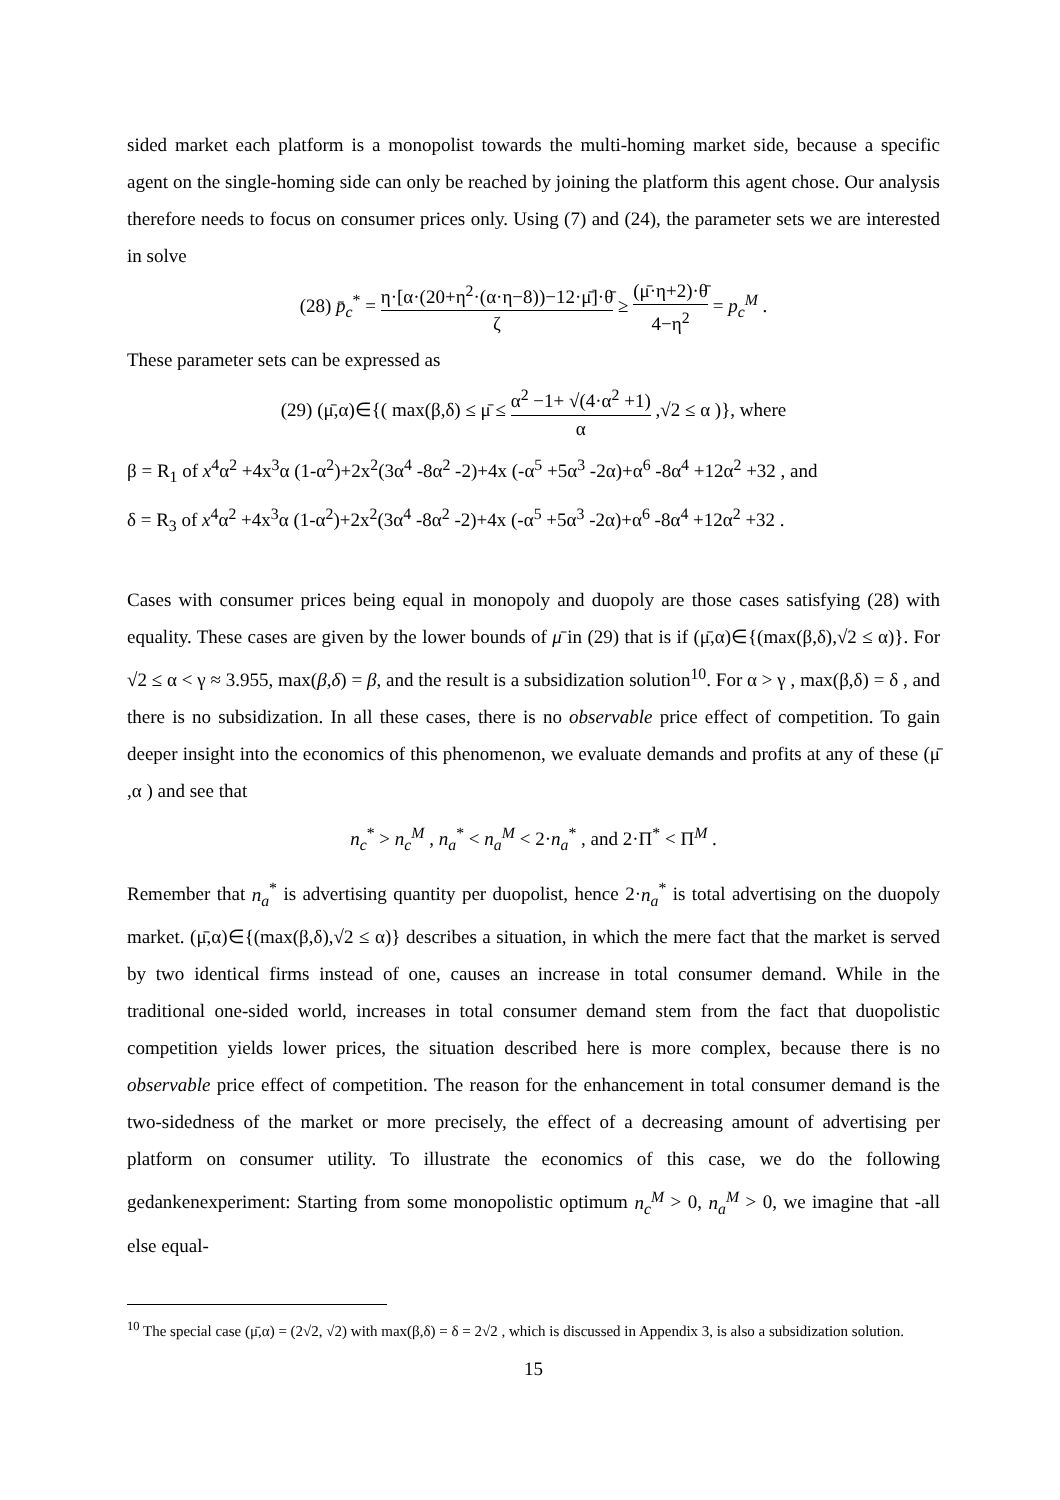sided market each platform is a monopolist towards the multi-homing market side, because a specific agent on the single-homing side can only be reached by joining the platform this agent chose. Our analysis therefore needs to focus on consumer prices only. Using (7) and (24), the parameter sets we are interested in solve
(28) p̄<sub>c</sub><sup>*</sup> = η·[α·(20+η<sup>2</sup>·(α·η−8))−12·μ̄]·θ̄ ζ ≥ (μ̄·η+2)·θ̄ 4−η<sup>2</sup> = p<sub>c</sub><sup>M</sup> .
These parameter sets can be expressed as
(29) (μ̄,α)∈{( max(β,δ) ≤ μ̄ ≤ α<sup>2</sup> −1+ √(4·α<sup>2</sup> +1) α ,√2 ≤ α )}, where
β = R<sub>1</sub> of x<sup>4</sup>α<sup>2</sup> +4x<sup>3</sup>α (1-α<sup>2</sup>)+2x<sup>2</sup>(3α<sup>4</sup> -8α<sup>2</sup> -2)+4x (-α<sup>5</sup> +5α<sup>3</sup> -2α)+α<sup>6</sup> -8α<sup>4</sup> +12α<sup>2</sup> +32 , and
δ = R<sub>3</sub> of x<sup>4</sup>α<sup>2</sup> +4x<sup>3</sup>α (1-α<sup>2</sup>)+2x<sup>2</sup>(3α<sup>4</sup> -8α<sup>2</sup> -2)+4x (-α<sup>5</sup> +5α<sup>3</sup> -2α)+α<sup>6</sup> -8α<sup>4</sup> +12α<sup>2</sup> +32 .
Cases with consumer prices being equal in monopoly and duopoly are those cases satisfying (28) with equality. These cases are given by the lower bounds of μ̄ in (29) that is if (μ̄,α)∈{(max(β,δ),√2 ≤ α)}. For √2 ≤ α < γ ≈ 3.955, max(β,δ) = β, and the result is a subsidization solution<sup>10</sup>. For α > γ , max(β,δ) = δ , and there is no subsidization. In all these cases, there is no observable price effect of competition. To gain deeper insight into the economics of this phenomenon, we evaluate demands and profits at any of these (μ̄ ,α ) and see that
n<sub>c</sub><sup>*</sup> > n<sub>c</sub><sup>M</sup> , n<sub>a</sub><sup>*</sup> < n<sub>a</sub><sup>M</sup> < 2·n<sub>a</sub><sup>*</sup> , and 2·Π<sup>*</sup> < Π<sup>M</sup> .
Remember that n<sub>a</sub><sup>*</sup> is advertising quantity per duopolist, hence 2·n<sub>a</sub><sup>*</sup> is total advertising on the duopoly market. (μ̄,α)∈{(max(β,δ),√2 ≤ α)} describes a situation, in which the mere fact that the market is served by two identical firms instead of one, causes an increase in total consumer demand. While in the traditional one-sided world, increases in total consumer demand stem from the fact that duopolistic competition yields lower prices, the situation described here is more complex, because there is no observable price effect of competition. The reason for the enhancement in total consumer demand is the two-sidedness of the market or more precisely, the effect of a decreasing amount of advertising per platform on consumer utility. To illustrate the economics of this case, we do the following gedankenexperiment: Starting from some monopolistic optimum n<sub>c</sub><sup>M</sup> > 0, n<sub>a</sub><sup>M</sup> > 0, we imagine that -all else equal-
<sup>10</sup> The special case (μ̄,α) = (2√2, √2) with max(β,δ) = δ = 2√2 , which is discussed in Appendix 3, is also a subsidization solution.
15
━━━━━━━━
[WHAT NEEDS TO BE DONE] Given the records above, return exactly the lines starting at the line containing "β = R<sub>1</sub>" and ending at the line containing "n<sub>c</sub><sup>*</sup> > n<sub>c</sub><sup>M</sup>", including both.

[REPLY]
β = R<sub>1</sub> of x<sup>4</sup>α<sup>2</sup> +4x<sup>3</sup>α (1-α<sup>2</sup>)+2x<sup>2</sup>(3α<sup>4</sup> -8α<sup>2</sup> -2)+4x (-α<sup>5</sup> +5α<sup>3</sup> -2α)+α<sup>6</sup> -8α<sup>4</sup> +12α<sup>2</sup> +32 , and
δ = R<sub>3</sub> of x<sup>4</sup>α<sup>2</sup> +4x<sup>3</sup>α (1-α<sup>2</sup>)+2x<sup>2</sup>(3α<sup>4</sup> -8α<sup>2</sup> -2)+4x (-α<sup>5</sup> +5α<sup>3</sup> -2α)+α<sup>6</sup> -8α<sup>4</sup> +12α<sup>2</sup> +32 .
Cases with consumer prices being equal in monopoly and duopoly are those cases satisfying (28) with equality. These cases are given by the lower bounds of μ̄ in (29) that is if (μ̄,α)∈{(max(β,δ),√2 ≤ α)}. For √2 ≤ α < γ ≈ 3.955, max(β,δ) = β, and the result is a subsidization solution<sup>10</sup>. For α > γ , max(β,δ) = δ , and there is no subsidization. In all these cases, there is no observable price effect of competition. To gain deeper insight into the economics of this phenomenon, we evaluate demands and profits at any of these (μ̄ ,α ) and see that
n<sub>c</sub><sup>*</sup> > n<sub>c</sub><sup>M</sup> , n<sub>a</sub><sup>*</sup> < n<sub>a</sub><sup>M</sup> < 2·n<sub>a</sub><sup>*</sup> , and 2·Π<sup>*</sup> < Π<sup>M</sup> .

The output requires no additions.